O STJ entendeu, ademais, que os produtos agrícolas (no caso, soja e milho) não são classificados como bens de capital essenciais à atividade empresarial. Não são, portanto, indispensáveis ao soerguimento da empresa pois não são bens utilizados no processo produtivo, tratando-se de produto final da atividade empresarial desempenhada. Assim, o produtor não estaria impedido de alienar/vender a sua produção durante o “stay period”.
O risco desse precedente é que, ao se desconsiderar a essencialidade da produção final, o produtor rural poderá sofrer constrições na sua safra futura. Nesse contexto, o ciclo produtivo restaria prejudicado, uma vez que os recursos financeiros provenientes da venda da produção não chegariam até o produtor rural, impedindo-o de dar continuidade à sua safra.
Pois bem.
No caso em análise, quando o produtor rural teve concedida a sua recuperação judicial, o juízo de primeira instância reconheceu o “stay period”, ou seja, o período de blindagem contra a expropriação de bens e valores pelos credores e adiantou o entendimento de que grãos seriam bens essenciais. Assim, o produtor rural não precisou entregar parte de sua produção de algodão à multinacional como pagamento pelo Barter realizado.

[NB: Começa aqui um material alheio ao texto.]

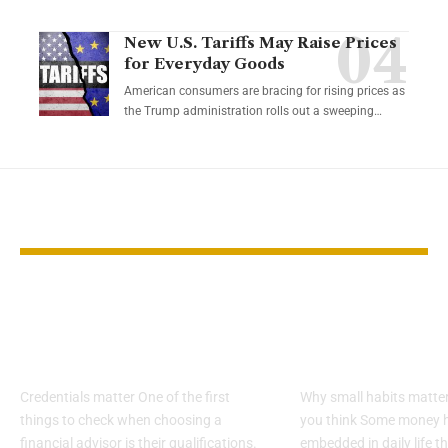
New U.S. Tariffs May Raise Prices
for Everyday Goods
American consumers are bracing for rising prices as
the Trump administration rolls out a sweeping…
YOU MAY ALSO LIKE
How to Spot Red
Tiny money h
Flags in a Financial
that quietly 
Advisor
your cash in 
Credentials matter One of the first
Why small habits matte
things to check when choosing a
you think Some money h
financial advisor is their qualifications.
embedded in daily life t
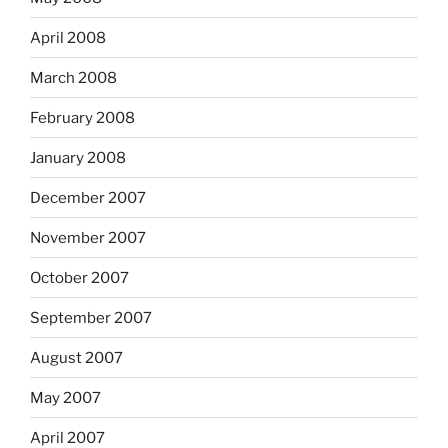
April 2008
March 2008
February 2008
January 2008
December 2007
November 2007
October 2007
September 2007
August 2007
May 2007
April 2007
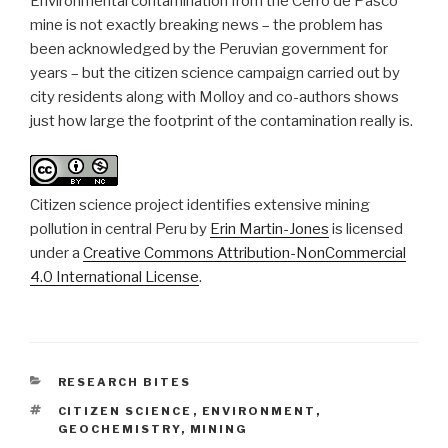
Environmental contamination from the Cerro de Pasco
mine is not exactly breaking news – the problem has
been acknowledged by the Peruvian government for
years – but the citizen science campaign carried out by
city residents along with Molloy and co-authors shows
just how large the footprint of the contamination really is.
Citizen science project identifies extensive mining
pollution in central Peru
by
Erin Martin-Jones
is licensed
under a
Creative Commons Attribution-NonCommercial
4.0 International License
.
CATEGORIES
RESEARCH BITES
TAGS
CITIZEN SCIENCE
,
ENVIRONMENT
,
GEOCHEMISTRY
,
MINING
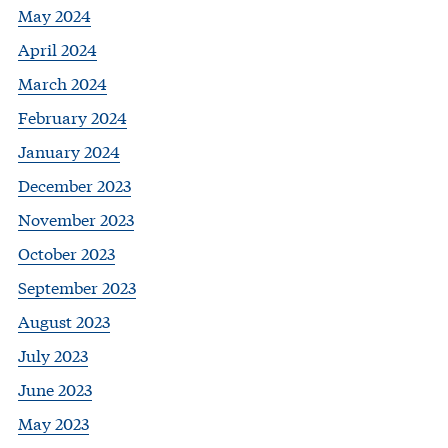
May 2024
April 2024
March 2024
February 2024
January 2024
December 2023
November 2023
October 2023
September 2023
August 2023
July 2023
June 2023
May 2023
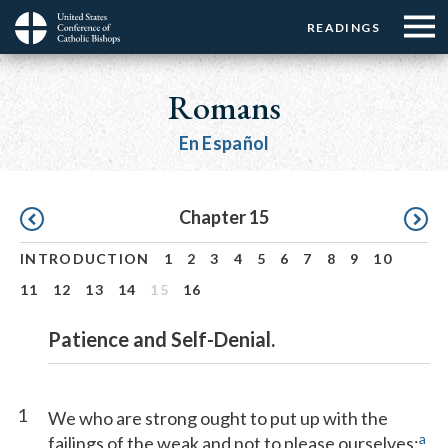
Menu:
Menu:
Skip
READINGS
Top
Top
to
Main
☰
Buttons
main
navigation
Romans
Menu
content
En Español
Pagination
Chapter 15
INTRODUCTION
1
2
3
4
5
6
7
8
9
10
11
12
13
14
15
16
Patience and Self-Denial.
1
We who are strong ought to put up with the
a
failings of the weak and not to please ourselves;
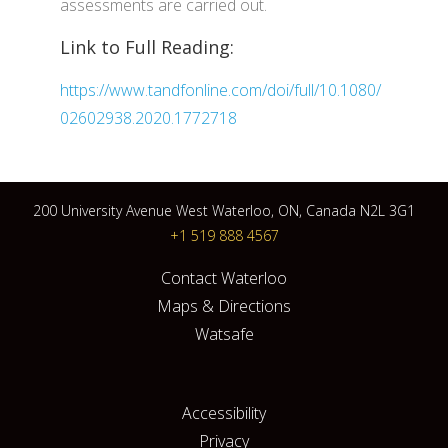
assessments are carried out.
Link to Full Reading:
https://www.tandfonline.com/doi/full/10.1080/
02602938.2020.1772718
200 University Avenue West Waterloo, ON, Canada N2L 3G1
+1 519 888 4567
Contact Waterloo
Maps & Directions
Watsafe
Accessibility
Privacy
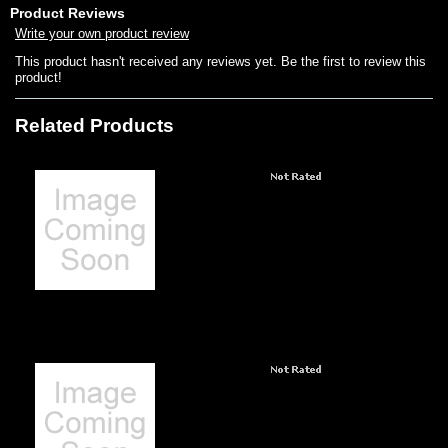
Product Reviews
Write your own product review
This product hasn't received any reviews yet. Be the first to review this
product!
Related Products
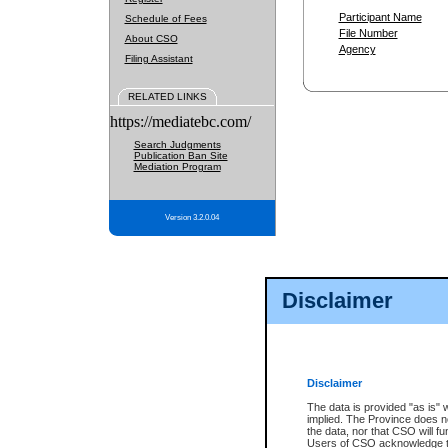
Participant Name
Schedule of Fees
File Number
About CSO
Agency
Filing Assistant
RELATED LINKS
https://mediatebc.com/
Search Judgments
Publication Ban Site
Mediation Program
Version 3.2.0.04
Disclaimer
Disclaimer
The data is provided "as is" 
implied. The Province does n
the data, nor that CSO will fun
Users of CSO acknowledge th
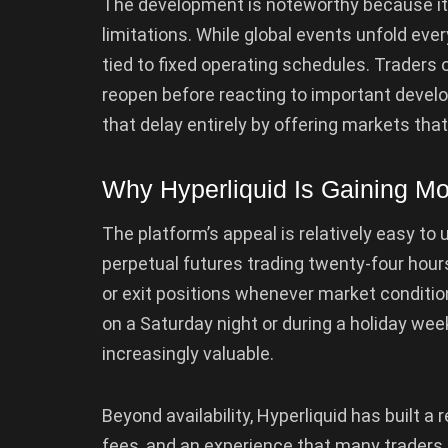
The development is noteworthy because it 
limitations. While global events unfold eve
tied to fixed operating schedules. Traders
reopen before reacting to important develo
that delay entirely by offering markets that
Why Hyperliquid Is Gaining 
The platform’s appeal is relatively easy to
perpetual futures trading twenty-four hour
or exit positions whenever market conditi
on a Saturday night or during a holiday 
increasingly valuable.
Beyond availability, Hyperliquid has built a 
fees, and an experience that many traders 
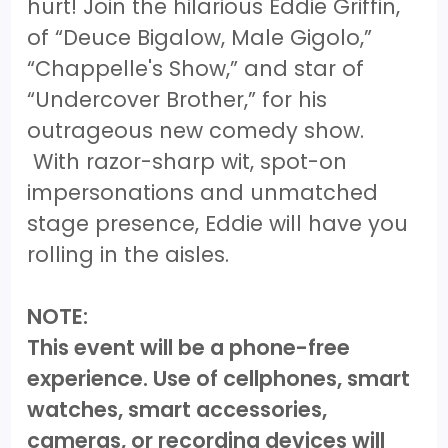
hurt! Join the hilarious Eddie Griffin,
of “Deuce Bigalow, Male Gigolo,”
“Chappelle's Show,” and star of
“Undercover Brother,” for his
outrageous new comedy show.
With razor-sharp wit, spot-on
impersonations and unmatched
stage presence, Eddie will have you
rolling in the aisles.
NOTE:
This event will be a phone-free
experience. Use of cellphones, smart
watches, smart accessories,
cameras, or recording devices will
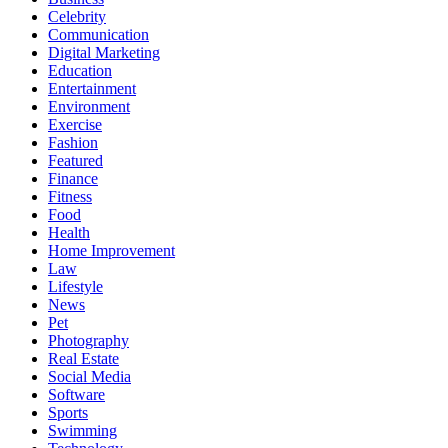
Celebrity
Communication
Digital Marketing
Education
Entertainment
Environment
Exercise
Fashion
Featured
Finance
Fitness
Food
Health
Home Improvement
Law
Lifestyle
News
Pet
Photography
Real Estate
Social Media
Software
Sports
Swimming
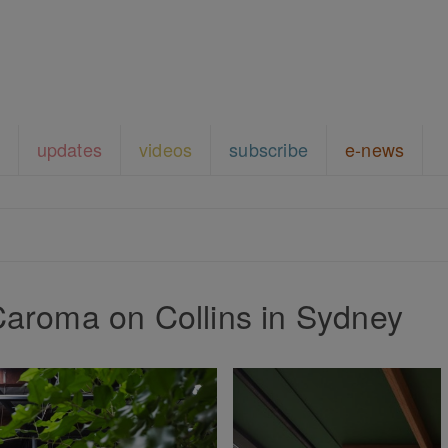
updates
videos
subscribe
e-news
Caroma on Collins in Sydney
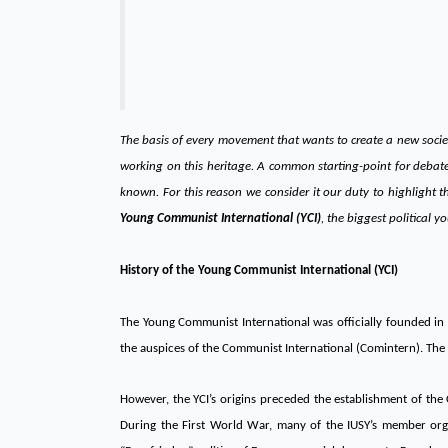
The basis of every movement that wants to create a new societ
working on this heritage. A common starting-point for debat
known. For this reason we consider it our duty to highlight 
Young Communist International (YCI)
, the biggest political y
History of the Young Communist International (YCI)
The Young Communist International was officially founded in 
the auspices of the Communist International (Comintern). The 
However, the YCI’s origins preceded the establishment of the C
During the First World War, many of the IUSY’s member organ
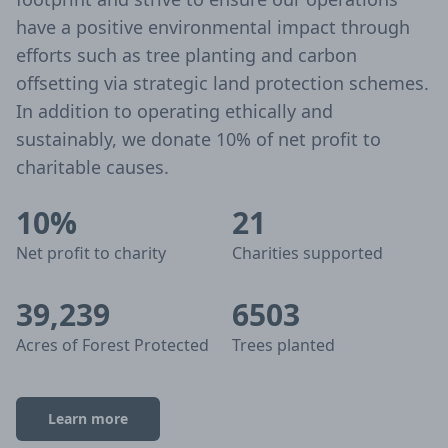
have a positive environmental impact through
efforts such as tree planting and carbon
offsetting via strategic land protection schemes.
In addition to operating ethically and
sustainably, we donate 10% of net profit to
charitable causes.
10%
21
Net profit to charity
Charities supported
39,239
6503
Acres of Forest Protected
Trees planted
Learn more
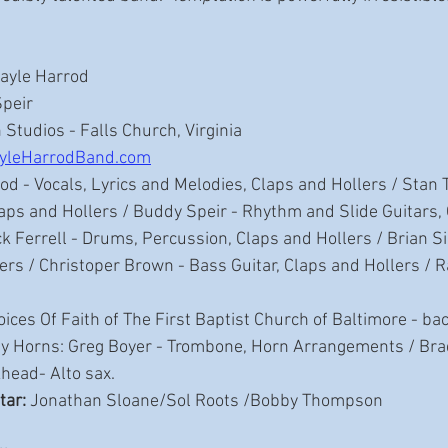
Gayle Harrod 
Speir
 Studios - Falls Church, Virginia
yleHarrodBand.com
od - Vocals, Lyrics and Melodies, Claps and Hollers / Stan 
Claps and Hollers / Buddy Speir - Rhythm and Slide Guitars, 
ck Ferrell - Drums, Percussion, Claps and Hollers / Brian S
ers / Christoper Brown - Bass Guitar, Claps and Hollers / R
oices Of Faith of The First Baptist Church of Baltimore - b
ay Horns: Greg Boyer - Trombone, Horn Arrangements / Br
head- Alto sax. 
tar:
 Jonathan Sloane/Sol Roots /Bobby Thompson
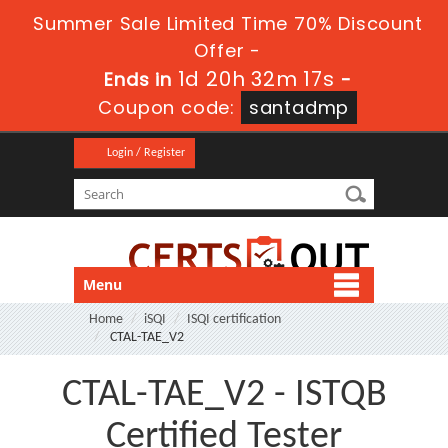
Summer Sale Limited Time 70% Discount
Offer -
1d 20h 32m 16s
Ends in
-
Coupon code:
santadmp
Login / Register
Menu
Home
iSQI
ISQI certification
CTAL-TAE_V2
CTAL-TAE_V2 - ISTQB
Certified Tester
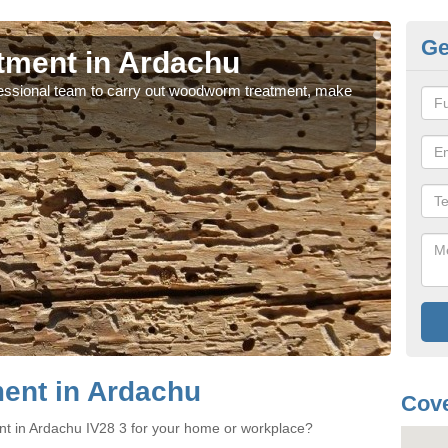
Ge
ment in Ardachu
W
rofessional team to carry out woodworm treatment, make
If y
sure
ent in Ardachu
Cove
nt in Ardachu IV28 3 for your home or workplace?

4. A decisão do TJMT e os benefícios ao agronegócio
A importância da decisão proferida pelo TJMT está no reconhecimento expresso de que a CPR originada da operação Barter deve ser considerada crédito extraconcursal, excluído dos efeitos da recuperação judicial do produtor rural, e que o produto atrelado ao título (no caso, algodão) não é essencial à atividade produtiva do produtor rural.
O ponto mais relevante é que, embora a jurisprudência do STJ seja pacífica quanto à não-essencialidade dos grãos, alguns Tribunais Estaduais ainda possuem posição contrária em relação ao tema. Alguns Tribunais tem se manifestado no sentido de impedir a retirada, por credores fiduciários, de produtos agrícolas em posse de devedores em recuperação judicial, por considerarem determinados ativos como essenciais às atividades do devedor em recuperação judicial, contrariando previsão do § 3º do artigo 49 da Lei 11.101/05.
O entendimento do TJMT, portanto, consolida a recente alteração legislativa, refletindo a intenção do legislador, que buscou conferir maior segurança jurídica aos agentes que, optando pela CPR como instrumento financeiro, estimulam as atividades agropecuárias, garantindo-lhes a prerrogativa da extraconcursalidade nos processos de recuperação judicial. Em consequência, contribui para o fortalecimento e fomento do setor agro, pois permite maior previsibilidade aos agentes econômicos, além de impedir a relativização dos mecanismos de garantia disponíveis no mercado.